>> start TEXT EXCERPT
A looooong time ago, like maybe two or three years (a long time for a draft to sit in my blog-drafts folder!) I started writing something about consuming vs producing. I’d imagined it to be a piece about how easy I was finding it at the time to fall into what I consider “consuming” mode, especially regarding stuff on the internet: where I read and read and read, or observe, or take in other people’s thoughts or words or pictures, but don’t give back anything of my own.
That’s a dangerous place for me, because it makes me 100% not the stasia I want to be in this world. I am an unhappy me if I don’t feel like I’m doing anything productive — not productive in a capitalist, make-profit kind of way, but in the way of having my own thoughts, synthesizing ideas, taking the raw material of what I — hopefully consciously! — consume over the course of life and turning it into something of my own creation, ideally something ultimately helpful for more than just me.
>> end TEXT EXCERPT
>> start DATA EXTRACT
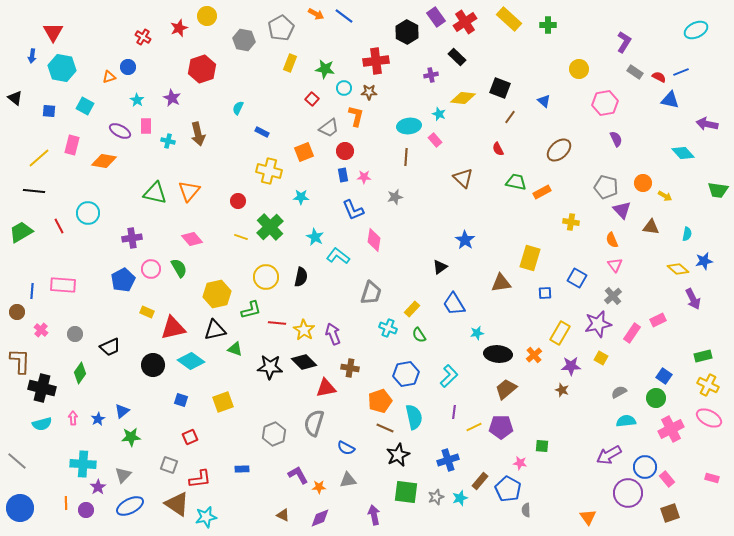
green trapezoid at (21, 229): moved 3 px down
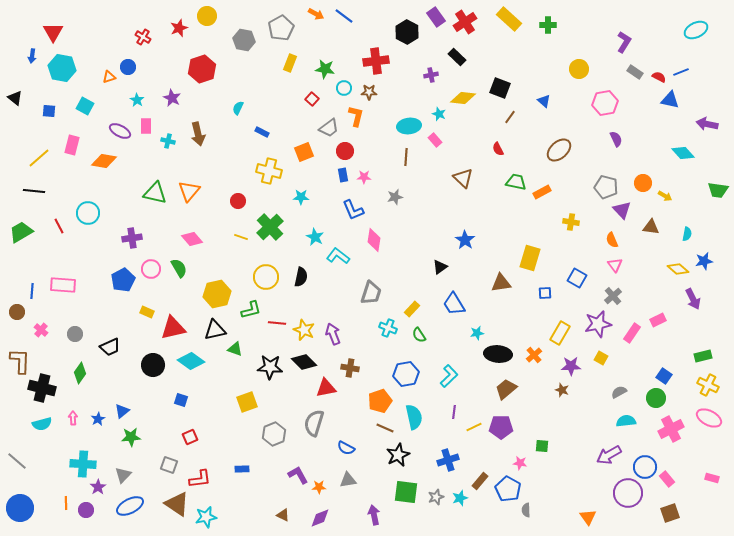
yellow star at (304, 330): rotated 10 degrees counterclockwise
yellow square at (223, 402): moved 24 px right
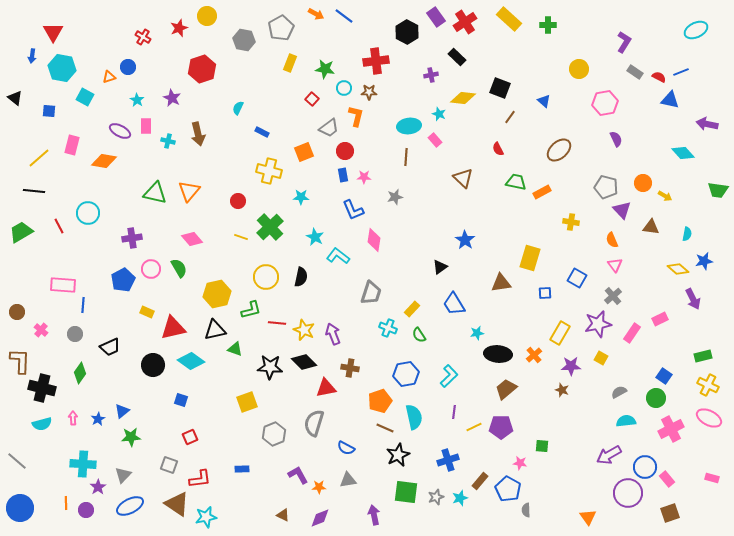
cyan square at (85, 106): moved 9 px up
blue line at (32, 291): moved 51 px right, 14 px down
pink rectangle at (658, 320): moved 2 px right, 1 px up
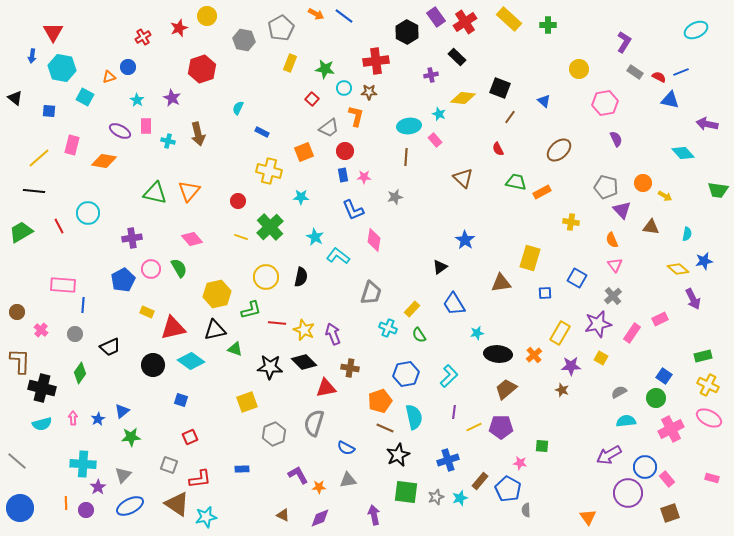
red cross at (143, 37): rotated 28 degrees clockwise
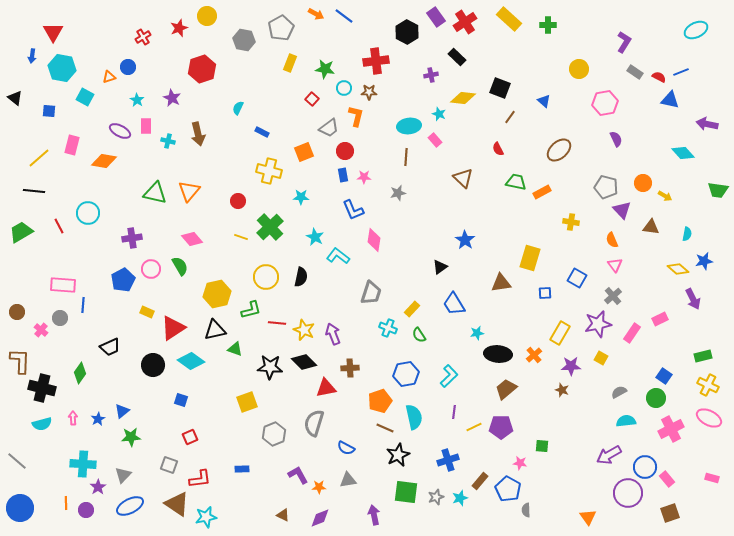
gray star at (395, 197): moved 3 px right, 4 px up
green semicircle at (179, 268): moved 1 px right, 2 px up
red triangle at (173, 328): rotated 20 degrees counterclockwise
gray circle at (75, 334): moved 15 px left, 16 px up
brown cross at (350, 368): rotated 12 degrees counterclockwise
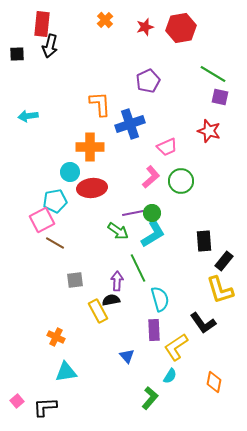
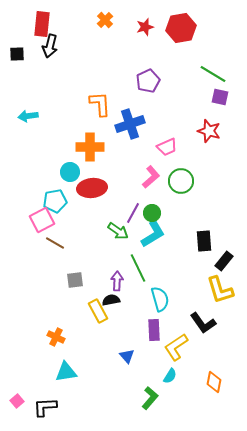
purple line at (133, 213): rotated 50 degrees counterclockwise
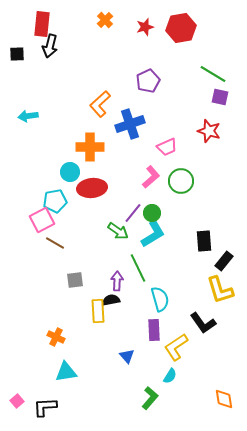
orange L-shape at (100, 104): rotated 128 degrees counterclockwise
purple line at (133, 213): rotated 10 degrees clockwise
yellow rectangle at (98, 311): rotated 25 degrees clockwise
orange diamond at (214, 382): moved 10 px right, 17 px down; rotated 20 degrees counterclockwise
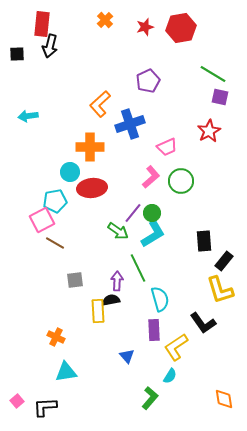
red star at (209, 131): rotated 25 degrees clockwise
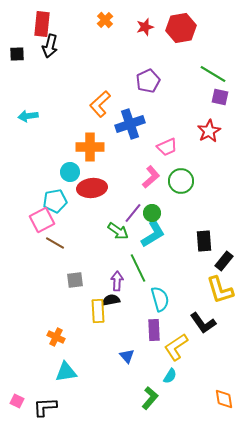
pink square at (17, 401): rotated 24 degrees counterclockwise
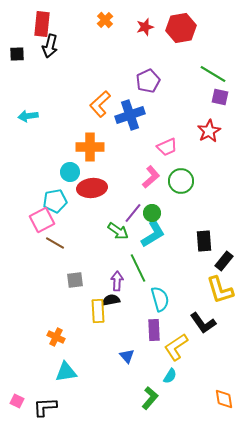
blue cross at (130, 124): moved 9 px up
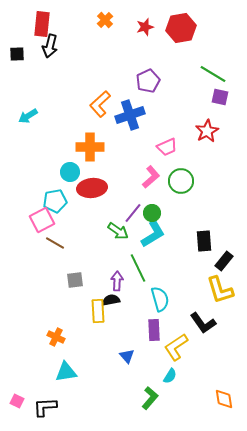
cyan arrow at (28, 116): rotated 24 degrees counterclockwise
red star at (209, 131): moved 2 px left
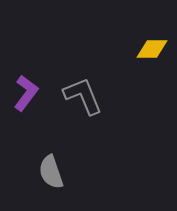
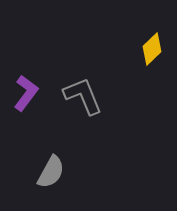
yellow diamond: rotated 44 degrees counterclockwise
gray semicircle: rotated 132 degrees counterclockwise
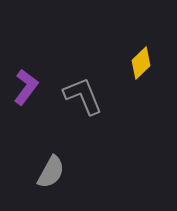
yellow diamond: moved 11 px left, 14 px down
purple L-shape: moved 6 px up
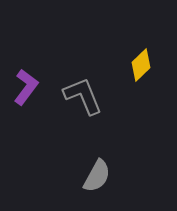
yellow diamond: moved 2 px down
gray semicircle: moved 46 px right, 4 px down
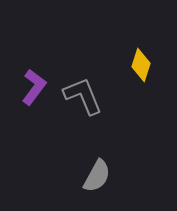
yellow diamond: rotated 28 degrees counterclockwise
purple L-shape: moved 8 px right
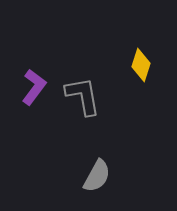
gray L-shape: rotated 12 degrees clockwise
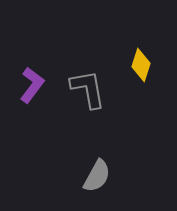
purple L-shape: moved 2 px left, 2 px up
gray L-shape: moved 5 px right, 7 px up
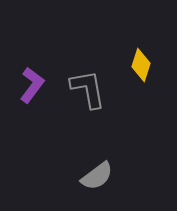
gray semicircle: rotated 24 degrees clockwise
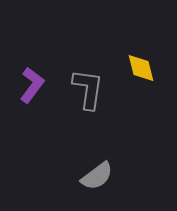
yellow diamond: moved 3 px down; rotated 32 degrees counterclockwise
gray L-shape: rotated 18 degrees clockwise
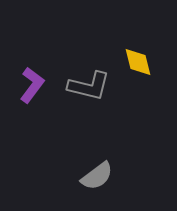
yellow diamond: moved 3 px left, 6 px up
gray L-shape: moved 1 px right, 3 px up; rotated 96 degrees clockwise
>> end DATA EXTRACT
[EXERCISES]
A. Copy the lines of the records starting at the one containing "red star at (209, 131): rotated" and ending at the one containing "red star at (209, 131): moved 2 px left". Leave out the picture lines.
B. Continue the blog post about consuming versus producing from its last sentence.

[SOLVED PROBLEMS]
A.
red star at (209, 131): rotated 25 degrees clockwise
pink square at (17, 401): rotated 24 degrees counterclockwise
blue cross at (130, 124): moved 9 px up
cyan arrow at (28, 116): rotated 24 degrees counterclockwise
red star at (209, 131): moved 2 px left

B.
Sometimes that creation is public, like a blog post, though sometimes it’s in my personal journal, or maybe a in a letter, or something for one or two people only. Or maybe it’s time spent volunteering in some capacity, or who knows what. Something where I’ve taken the sum of the parts I was given or happened to notice and made something new — which is hard to do if I’m spending the bulk of my time just consuming what other people have produced. (Not to discount consuming entirely! Obviously I want input into my life of thoughts and experiences not my own. Though I might make a distinction between simply consuming and digesting/allowing myself to be changed by. There was a great analogy in my original draft of how if I just sit and eat junk food it might feel satisfying and delicious for a second, but ultimately it leaves me feeling empty and gross; mindlessly consuming things on the internet rather than giving myself space and time to digest them feels the same way.)
(picture by James, from the Apple-Store-turned-memorial downtown)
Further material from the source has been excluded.